Schwäbische Zeitung (Riedlingen)
Unitymedia steht vor der Übernahme
Mit der Übernahme von Unitymedia wächst der Druck auf die Deutsche Telekom
FRANKFURT (epd) - In Deutschland könnte bald ein neuer Kabelnetzriese entstehen. Marktführer Vodafone will den Wettbewerber Unitymedia übernehmen. Der TV-Kabelnetzmarkt, Anfang des Jahrtausends auf Druck der Politik vom Telekom-Monopol befreit, würde damit einen neuen Platzhirsch bekommen: Zusammen bedienen Unitymedia und Vodafone fast 15 Millionen TV-Haushalte.
LONDON/DÜSSELDORF (dpa) - Vodafone greift mit der geplanten Übernahme des Kabelnetzbetreibers Unitymedia die Deutsche Telekom frontal an und will die Datennetze in Deutschland weiter ausbauen. Der Mobilfunkkonzern plant, große Teile des Breitband-Anbieters Liberty Global zu übernehmen – darunter dessen deutsche Tochter Unitymedia. Beide Seiten einigten sich auf einen Kaufpreis von 18,4 Milliarden Euro, wie Vodafone am Mittwoch mitteilte. Neben dem DeutschlandGeschäft wandern auch Liberty-Geschäfte in Rumänien, Tschechien und Ungarn an das Unternehmen.
Der Vodafone-Konzern, der bereits größter Kabelnetzbetreiber in Deutschland ist, würde damit der Telekom erheblich mehr Konkurrenz machen. Allerdings muss der Deal noch von den Wettbewerbshütern genehmigt werden. Die beiden Unternehmen erwarten, die Übernahme Mitte 2019 abzuschließen.
Die Konkurrenz äußerte scharfe Kritik. Telekom-Chef Tim Höttges bezeichnete die Übernahme als „wettbewerbsverzerrend“. Vodafone-Deutschland-Chef Hannes Ametsreiter sagte dagegen: „Wir sind damit natürlich in der glücklichen Situation, erstmals ein starker Wettbewerber zur Telekom zu werden.“Der Vereinbarung gingen monatelange Verhandlungen voraus. Schon in den Jahren zuvor hatte es immer wieder Gespräche gegeben – bislang ohne Erfolg.
Vodafone gehört seit 2014 das Netz von Kabel Deutschland. Der Konzern würde mit der Übernahme von Unitymedia auch das verbliebene Kabelfernsehnetz in Deutschland kontrollieren. Unitymedia hat nach eigenen Angaben 7,2 Millionen Kunden und ist in den Bundesländern Nordrhein-Westfalen, Hessen und Baden-Württemberg vertreten.
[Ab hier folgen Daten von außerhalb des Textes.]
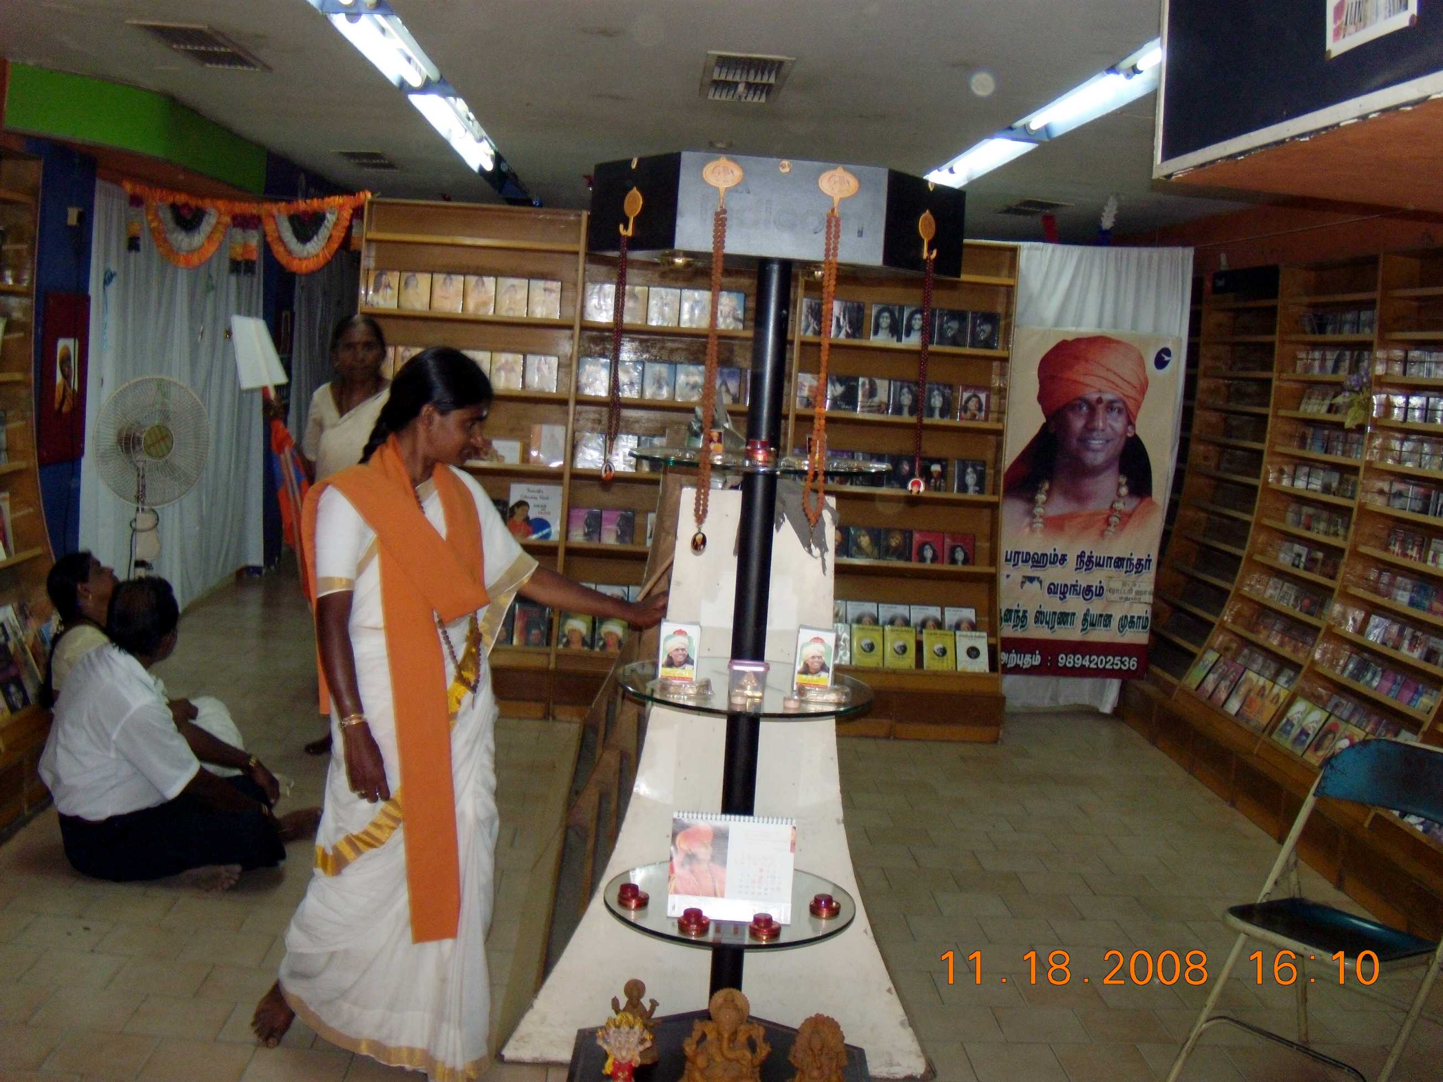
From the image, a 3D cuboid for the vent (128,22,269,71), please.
[{"bbox_3d":[-1.639,-1.569,4.733,0.255,0.040,0.800,3,7,-3],"label":"vent"}]

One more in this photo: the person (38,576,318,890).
[{"bbox_3d":[-1.574,0.496,4.338,0.760,0.810,0.640,-1,9,-33],"label":"person"}]

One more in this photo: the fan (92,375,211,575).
[{"bbox_3d":[-2.001,0.090,5.222,0.420,1.335,0.460,9,9,38],"label":"fan"}]

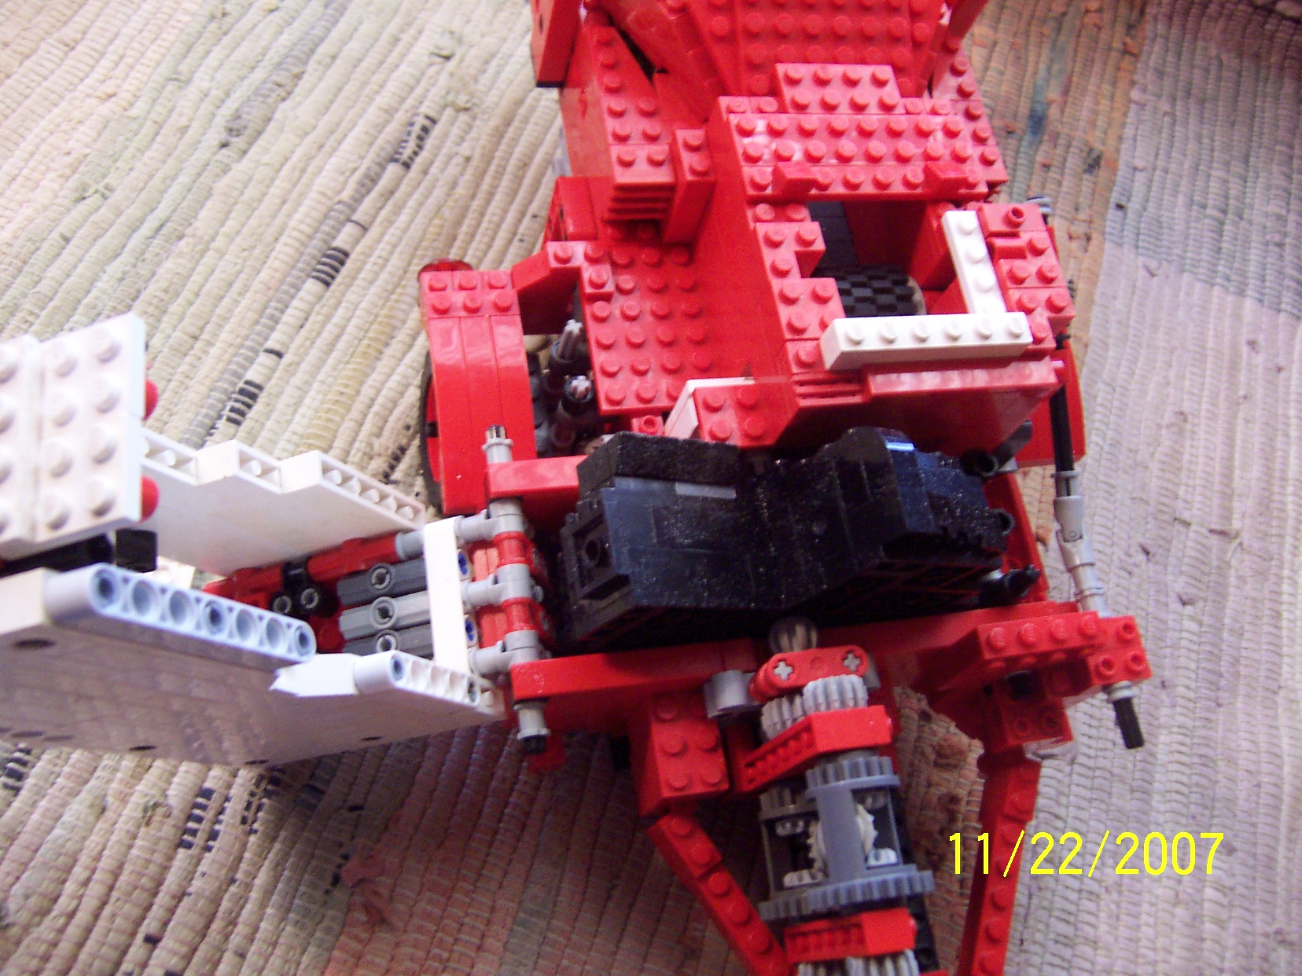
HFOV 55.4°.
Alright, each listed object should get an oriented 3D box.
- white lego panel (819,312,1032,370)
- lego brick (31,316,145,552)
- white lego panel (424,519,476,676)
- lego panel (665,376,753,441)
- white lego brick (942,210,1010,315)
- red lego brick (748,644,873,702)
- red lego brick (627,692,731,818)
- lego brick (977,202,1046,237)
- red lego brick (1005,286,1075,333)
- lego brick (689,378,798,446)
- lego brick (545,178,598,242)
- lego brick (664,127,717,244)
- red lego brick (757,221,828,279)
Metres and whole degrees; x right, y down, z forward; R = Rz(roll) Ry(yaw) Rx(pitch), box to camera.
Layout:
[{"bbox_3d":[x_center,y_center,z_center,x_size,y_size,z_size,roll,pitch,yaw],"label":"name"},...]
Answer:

Mit der Vereinbarung will Vodafone bis 2022 rund 25 Millionen Haushalte mit Gigabit-Verbindungen erreichen. Dafür sollen zwölf Milliarden Euro investiert werden. „Damit geben wir einen ordentlichen Anschub für die digitale Infrastruktur“, sagte Ametsreiter.
Zwei Drittel aller Haushalte
Geht alles so über die Bühne, wäre es der größte Deal in der europäischen Telekommunikationsbranche der vergangenen fünf Jahre. Er würde zudem den deutschen Markt stark verändern. Mit der Übernahme würde Vodafone über ein Fernsehkabelnetz verfügen, mit dem knapp zwei Drittel aller deutschen Haushalte erreicht werden. Damit könnte Vodafone im ganzen Land Mobilfunk, Fernsehen und Breitband-Internet im Paket anbieten.
Gerüchte über die Übernahme gab es bereits seit einiger Zeit. Neben der Telekom brachten sich auch lokale Glasfasernetz-Anbieter gegen die Fusion in Stellung. Sie kritisieren, dass Vodafone durch die Übernahme eine Monopolstellung auf dem Kabelfernsehmarkt erlangen könne, und fürchten, dass der Glasfaserausbau ausgebremst wird.
Dem trat Ametsreiter am Mittwoch entgegen. Das Gegenteil sei der Fall: „Überall dort, wo wir in Glasfaser und Kabel investieren, folgen andere Unternehmen mit Investitionen nach.“Befürworter wie der ehemalige Präsident der Bundesnetzagentur, Matthias Kurth, argumentieren daher, die Übernahme sei förderlich für den Wettbewerb.